| THE TASK |
Read through the data below and state how many of its lines contain the word "begin", adding nothing.

(Source records)
══════════════════════════════
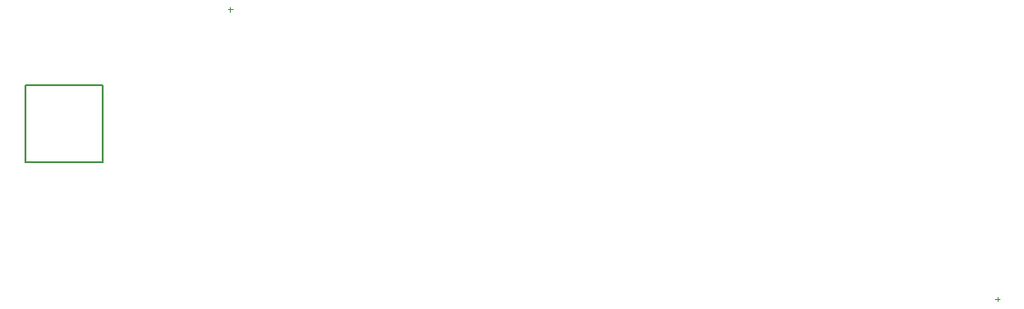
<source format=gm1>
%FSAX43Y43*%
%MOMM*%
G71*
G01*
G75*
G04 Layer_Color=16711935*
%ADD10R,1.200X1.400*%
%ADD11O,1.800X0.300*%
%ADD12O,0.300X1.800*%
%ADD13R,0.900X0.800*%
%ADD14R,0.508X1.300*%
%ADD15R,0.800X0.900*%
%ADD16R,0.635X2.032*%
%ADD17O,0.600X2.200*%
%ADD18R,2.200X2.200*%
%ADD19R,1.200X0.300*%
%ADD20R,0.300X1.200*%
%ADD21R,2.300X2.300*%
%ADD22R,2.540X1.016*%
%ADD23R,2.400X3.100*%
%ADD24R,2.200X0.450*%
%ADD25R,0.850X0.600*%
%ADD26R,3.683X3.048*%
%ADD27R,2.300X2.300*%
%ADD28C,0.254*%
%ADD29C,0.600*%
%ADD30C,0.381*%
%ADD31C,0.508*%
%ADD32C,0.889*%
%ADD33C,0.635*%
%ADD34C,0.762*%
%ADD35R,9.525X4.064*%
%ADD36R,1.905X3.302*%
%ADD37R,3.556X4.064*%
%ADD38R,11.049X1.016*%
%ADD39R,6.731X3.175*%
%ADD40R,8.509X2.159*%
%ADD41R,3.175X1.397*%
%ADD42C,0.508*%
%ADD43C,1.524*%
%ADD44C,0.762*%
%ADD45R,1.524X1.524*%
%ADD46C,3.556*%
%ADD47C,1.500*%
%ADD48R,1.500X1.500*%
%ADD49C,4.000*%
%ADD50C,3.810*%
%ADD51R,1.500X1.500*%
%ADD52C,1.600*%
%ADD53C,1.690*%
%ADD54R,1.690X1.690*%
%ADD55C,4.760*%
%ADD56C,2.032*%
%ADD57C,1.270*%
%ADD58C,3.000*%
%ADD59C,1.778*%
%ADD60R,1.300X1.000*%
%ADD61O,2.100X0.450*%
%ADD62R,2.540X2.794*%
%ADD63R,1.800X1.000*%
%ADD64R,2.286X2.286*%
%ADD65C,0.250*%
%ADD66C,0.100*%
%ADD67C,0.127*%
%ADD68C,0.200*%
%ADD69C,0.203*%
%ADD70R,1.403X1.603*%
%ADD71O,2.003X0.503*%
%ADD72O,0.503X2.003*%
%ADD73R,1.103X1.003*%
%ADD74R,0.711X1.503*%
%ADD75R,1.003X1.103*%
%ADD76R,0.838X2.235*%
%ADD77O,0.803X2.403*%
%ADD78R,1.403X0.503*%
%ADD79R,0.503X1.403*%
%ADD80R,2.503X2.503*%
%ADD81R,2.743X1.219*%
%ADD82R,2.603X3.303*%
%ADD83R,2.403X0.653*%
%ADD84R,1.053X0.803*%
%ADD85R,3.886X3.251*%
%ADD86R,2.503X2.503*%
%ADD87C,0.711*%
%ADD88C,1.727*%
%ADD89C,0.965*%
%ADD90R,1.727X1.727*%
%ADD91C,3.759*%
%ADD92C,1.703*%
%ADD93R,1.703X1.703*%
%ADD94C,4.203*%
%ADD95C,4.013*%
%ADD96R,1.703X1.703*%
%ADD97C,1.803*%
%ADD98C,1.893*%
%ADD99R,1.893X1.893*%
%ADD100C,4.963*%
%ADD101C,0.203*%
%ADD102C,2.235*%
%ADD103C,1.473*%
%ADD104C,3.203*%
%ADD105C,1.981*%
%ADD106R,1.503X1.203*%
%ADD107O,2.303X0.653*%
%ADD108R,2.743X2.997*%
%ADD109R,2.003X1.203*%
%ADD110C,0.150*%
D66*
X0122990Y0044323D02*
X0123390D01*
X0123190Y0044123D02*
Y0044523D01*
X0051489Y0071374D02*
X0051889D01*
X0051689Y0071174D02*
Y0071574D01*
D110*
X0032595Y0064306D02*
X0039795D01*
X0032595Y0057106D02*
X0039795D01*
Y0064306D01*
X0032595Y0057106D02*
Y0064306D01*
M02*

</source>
══════════════════════════════
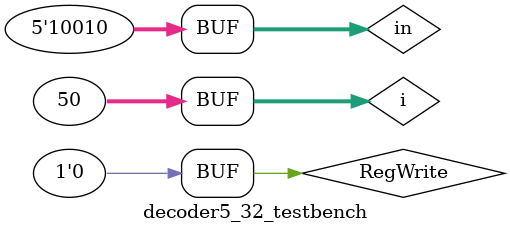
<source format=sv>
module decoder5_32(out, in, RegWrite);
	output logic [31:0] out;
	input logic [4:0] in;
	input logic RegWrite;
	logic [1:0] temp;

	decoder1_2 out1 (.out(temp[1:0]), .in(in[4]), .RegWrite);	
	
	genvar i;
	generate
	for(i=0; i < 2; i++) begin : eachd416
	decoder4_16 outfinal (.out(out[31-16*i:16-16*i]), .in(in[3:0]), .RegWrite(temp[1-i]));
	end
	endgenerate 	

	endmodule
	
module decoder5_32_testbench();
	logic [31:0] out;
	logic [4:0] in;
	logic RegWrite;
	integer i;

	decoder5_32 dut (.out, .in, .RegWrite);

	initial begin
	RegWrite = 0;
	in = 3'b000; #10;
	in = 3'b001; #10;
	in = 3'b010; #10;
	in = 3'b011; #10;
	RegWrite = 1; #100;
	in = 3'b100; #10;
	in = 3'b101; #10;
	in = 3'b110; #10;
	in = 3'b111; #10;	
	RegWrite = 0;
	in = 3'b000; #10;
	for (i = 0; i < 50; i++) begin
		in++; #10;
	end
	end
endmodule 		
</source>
══════════════════════════════
| YOUR RESPONSE |
3